__ASSIGNED TASK__
Wherever a line of the records contains "three", copy that line.

__GIVEN RECORDS__
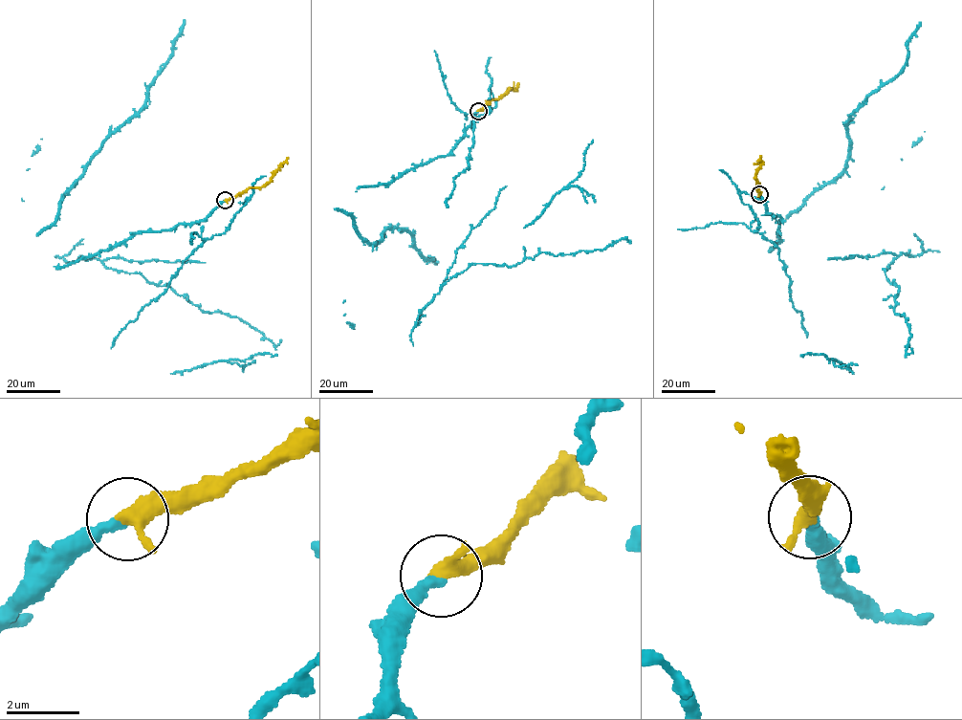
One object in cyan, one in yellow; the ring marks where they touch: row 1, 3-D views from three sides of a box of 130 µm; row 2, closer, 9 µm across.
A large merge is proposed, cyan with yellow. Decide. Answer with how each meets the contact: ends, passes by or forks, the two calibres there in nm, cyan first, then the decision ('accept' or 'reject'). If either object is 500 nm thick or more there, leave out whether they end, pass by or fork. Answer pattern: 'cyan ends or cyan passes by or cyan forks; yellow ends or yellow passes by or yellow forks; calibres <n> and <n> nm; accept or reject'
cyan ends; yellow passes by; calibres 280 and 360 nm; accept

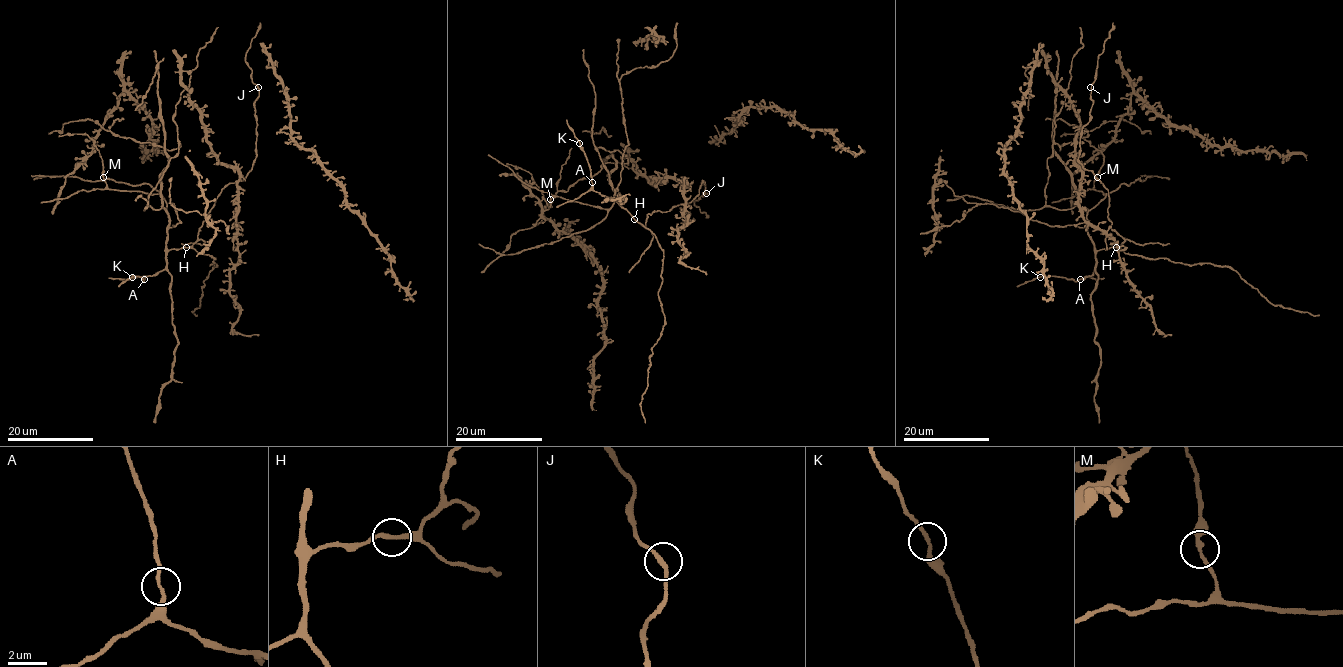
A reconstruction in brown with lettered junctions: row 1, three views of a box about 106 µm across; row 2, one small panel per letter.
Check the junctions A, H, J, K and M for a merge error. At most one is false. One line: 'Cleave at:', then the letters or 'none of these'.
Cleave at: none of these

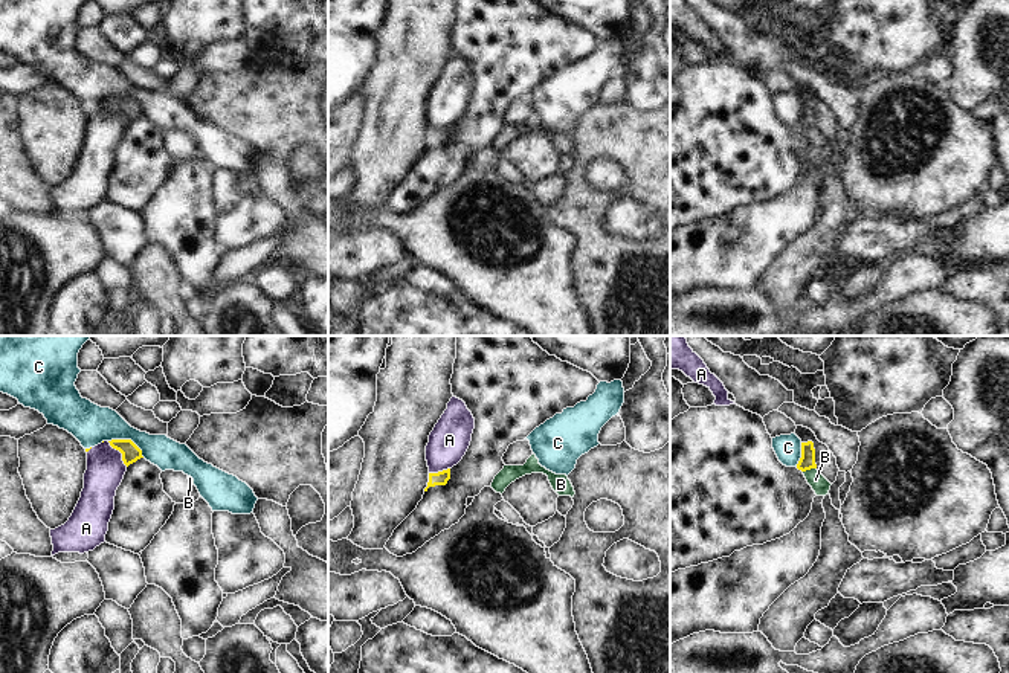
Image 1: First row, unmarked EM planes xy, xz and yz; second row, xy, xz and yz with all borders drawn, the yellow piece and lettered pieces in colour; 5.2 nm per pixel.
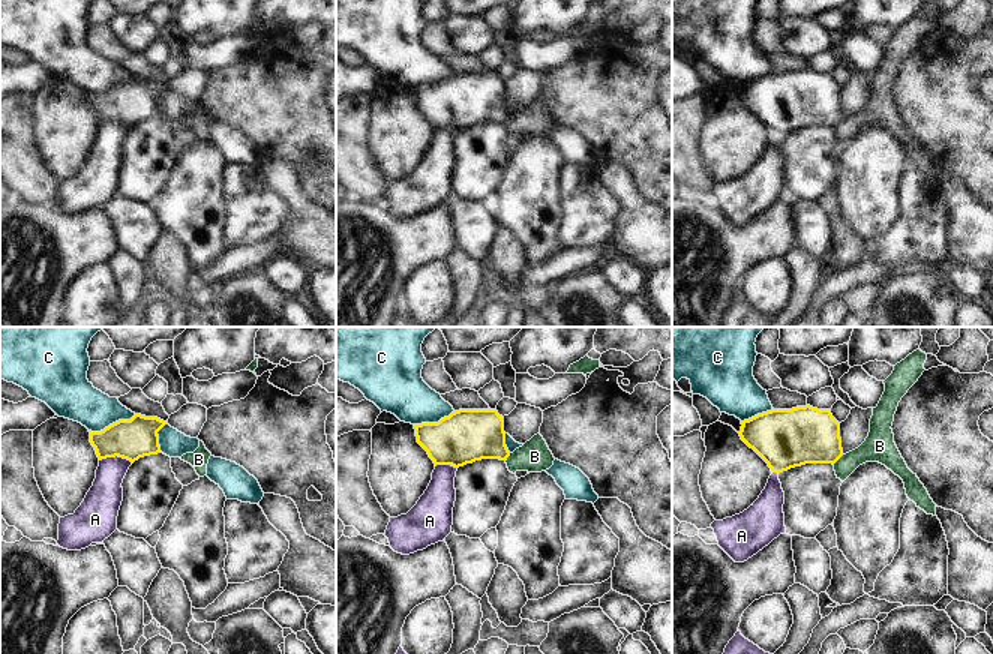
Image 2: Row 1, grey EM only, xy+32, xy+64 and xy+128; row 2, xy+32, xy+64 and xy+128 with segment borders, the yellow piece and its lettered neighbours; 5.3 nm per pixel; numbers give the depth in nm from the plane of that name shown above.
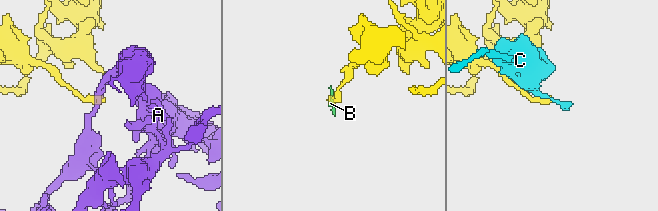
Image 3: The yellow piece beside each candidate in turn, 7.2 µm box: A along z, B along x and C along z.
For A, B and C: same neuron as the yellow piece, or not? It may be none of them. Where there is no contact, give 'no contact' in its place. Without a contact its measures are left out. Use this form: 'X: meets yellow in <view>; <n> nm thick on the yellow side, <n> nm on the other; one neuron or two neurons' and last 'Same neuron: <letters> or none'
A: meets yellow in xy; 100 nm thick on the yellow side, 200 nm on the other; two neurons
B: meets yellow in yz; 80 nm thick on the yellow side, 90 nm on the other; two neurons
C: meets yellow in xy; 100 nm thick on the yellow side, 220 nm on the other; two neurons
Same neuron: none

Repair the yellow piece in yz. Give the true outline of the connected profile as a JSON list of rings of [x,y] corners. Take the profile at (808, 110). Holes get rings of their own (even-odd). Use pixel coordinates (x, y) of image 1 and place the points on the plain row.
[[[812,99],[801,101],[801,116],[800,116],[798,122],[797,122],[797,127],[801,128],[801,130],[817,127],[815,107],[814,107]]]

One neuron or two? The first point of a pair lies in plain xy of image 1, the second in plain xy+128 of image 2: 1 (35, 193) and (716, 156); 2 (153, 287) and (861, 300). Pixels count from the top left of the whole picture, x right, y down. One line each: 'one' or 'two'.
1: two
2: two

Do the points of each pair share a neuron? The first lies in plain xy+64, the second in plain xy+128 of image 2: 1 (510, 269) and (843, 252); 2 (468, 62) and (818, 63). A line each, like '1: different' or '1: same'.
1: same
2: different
* * *
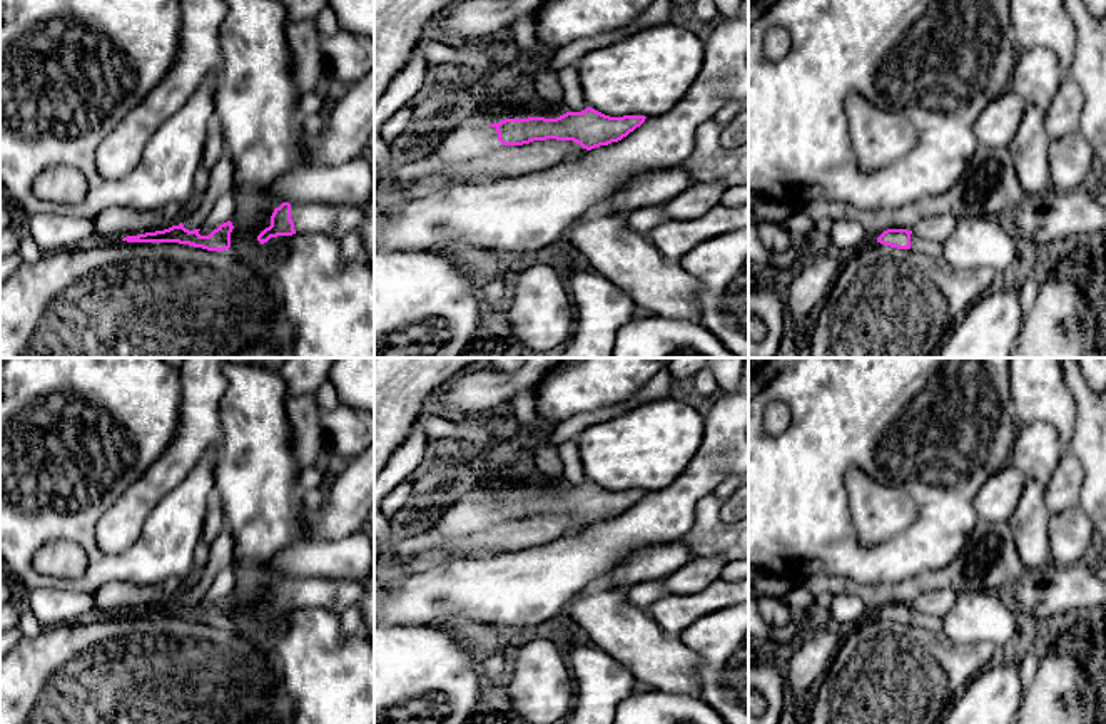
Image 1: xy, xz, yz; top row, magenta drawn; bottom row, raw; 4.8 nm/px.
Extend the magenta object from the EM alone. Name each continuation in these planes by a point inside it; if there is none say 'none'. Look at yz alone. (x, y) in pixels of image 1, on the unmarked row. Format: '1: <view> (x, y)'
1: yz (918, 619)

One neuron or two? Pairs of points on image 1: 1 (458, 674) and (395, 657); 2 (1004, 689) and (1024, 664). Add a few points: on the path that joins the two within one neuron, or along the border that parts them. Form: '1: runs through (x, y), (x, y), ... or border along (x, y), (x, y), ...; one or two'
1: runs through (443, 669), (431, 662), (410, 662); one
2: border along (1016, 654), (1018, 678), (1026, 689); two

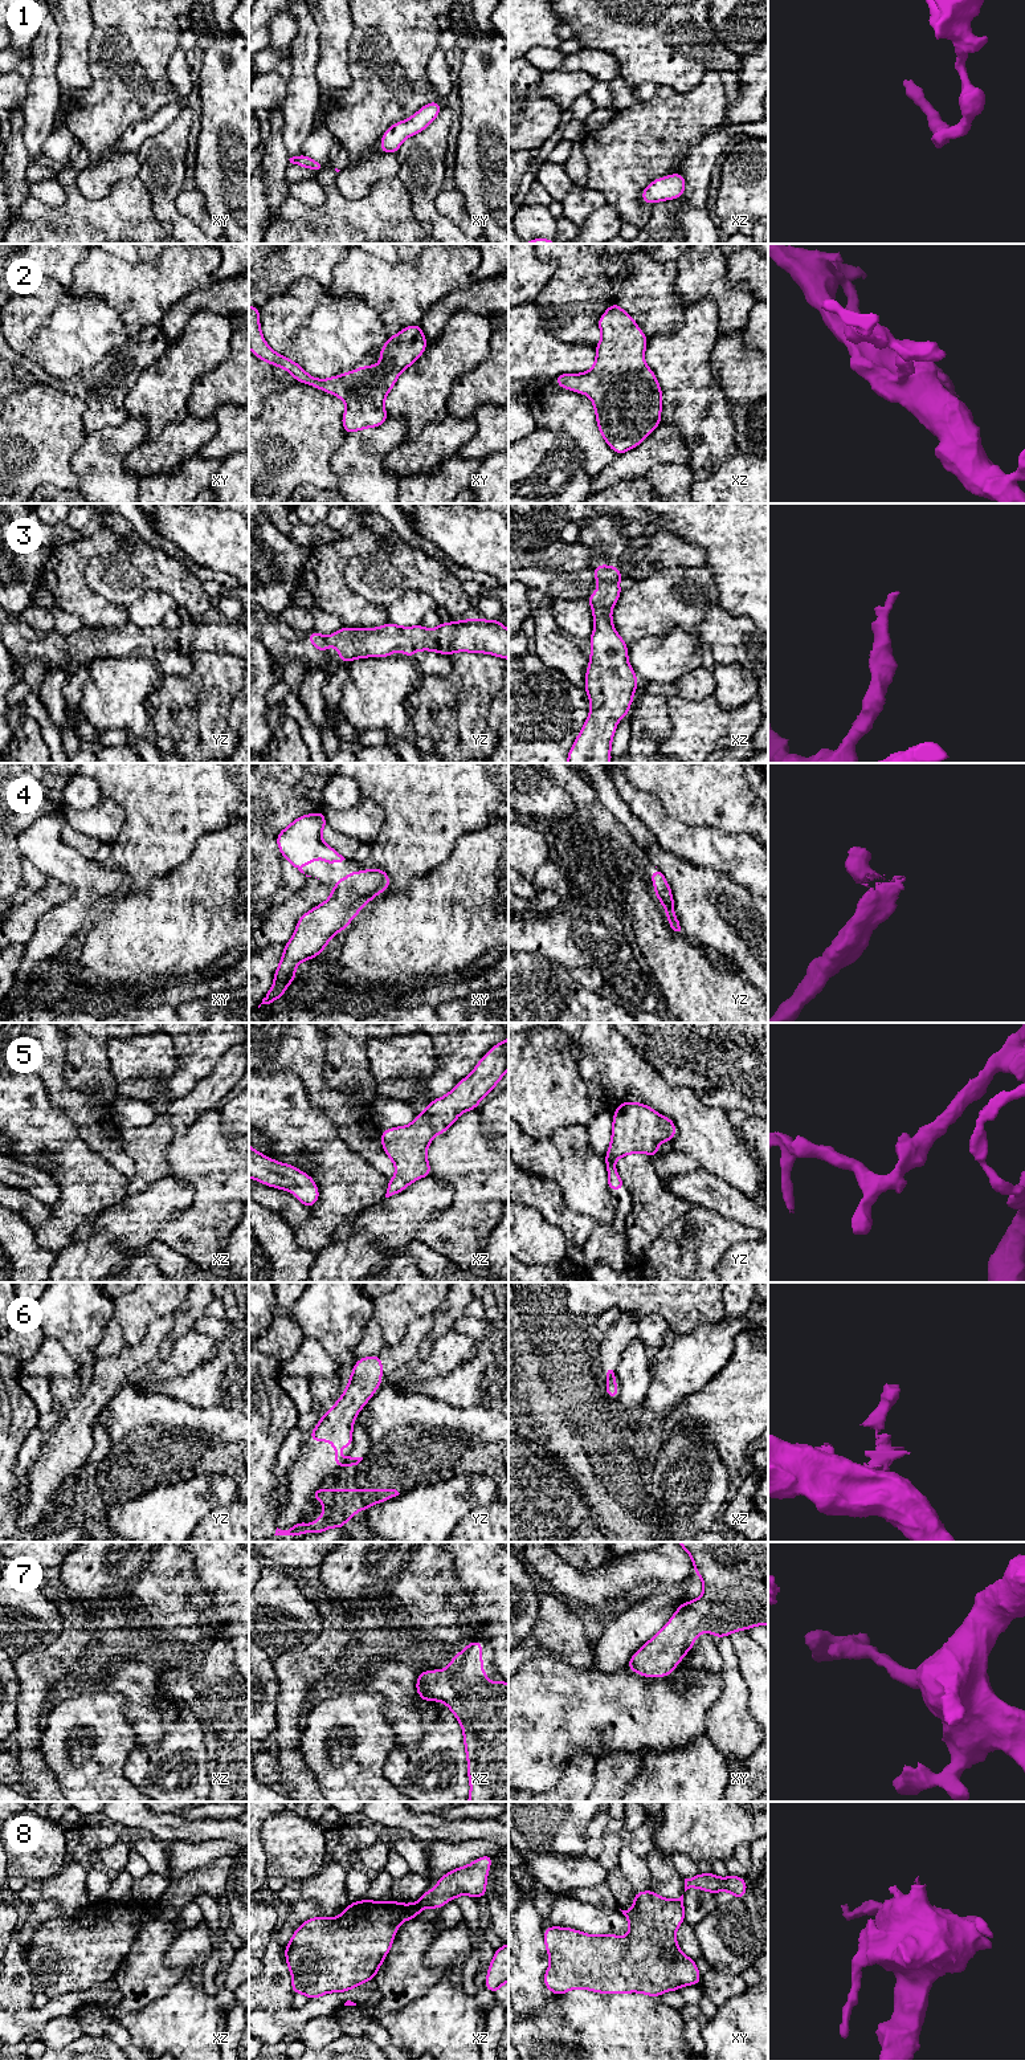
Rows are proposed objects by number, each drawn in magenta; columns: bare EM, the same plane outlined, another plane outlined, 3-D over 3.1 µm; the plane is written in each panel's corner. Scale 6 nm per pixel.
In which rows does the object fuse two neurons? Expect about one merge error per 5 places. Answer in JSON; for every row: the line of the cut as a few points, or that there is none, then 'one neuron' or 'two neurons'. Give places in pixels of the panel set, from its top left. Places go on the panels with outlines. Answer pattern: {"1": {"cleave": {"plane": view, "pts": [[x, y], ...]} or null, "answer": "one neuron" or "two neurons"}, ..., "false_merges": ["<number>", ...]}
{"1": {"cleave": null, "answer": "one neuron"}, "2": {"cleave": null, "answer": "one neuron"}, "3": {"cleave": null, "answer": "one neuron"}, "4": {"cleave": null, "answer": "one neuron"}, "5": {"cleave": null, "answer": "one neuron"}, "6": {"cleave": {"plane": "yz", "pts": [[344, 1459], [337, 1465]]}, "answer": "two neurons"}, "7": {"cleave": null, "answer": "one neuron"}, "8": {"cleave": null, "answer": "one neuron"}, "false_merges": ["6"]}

__RESPONSE__
One object in cyan, one in yellow; the ring marks where they touch: row 1, 3-D views from three sides of a box of 130 µm; row 2, closer, 9 µm across.
A reconstruction in brown with lettered junctions: row 1, three views of a box about 106 µm across; row 2, one small panel per letter.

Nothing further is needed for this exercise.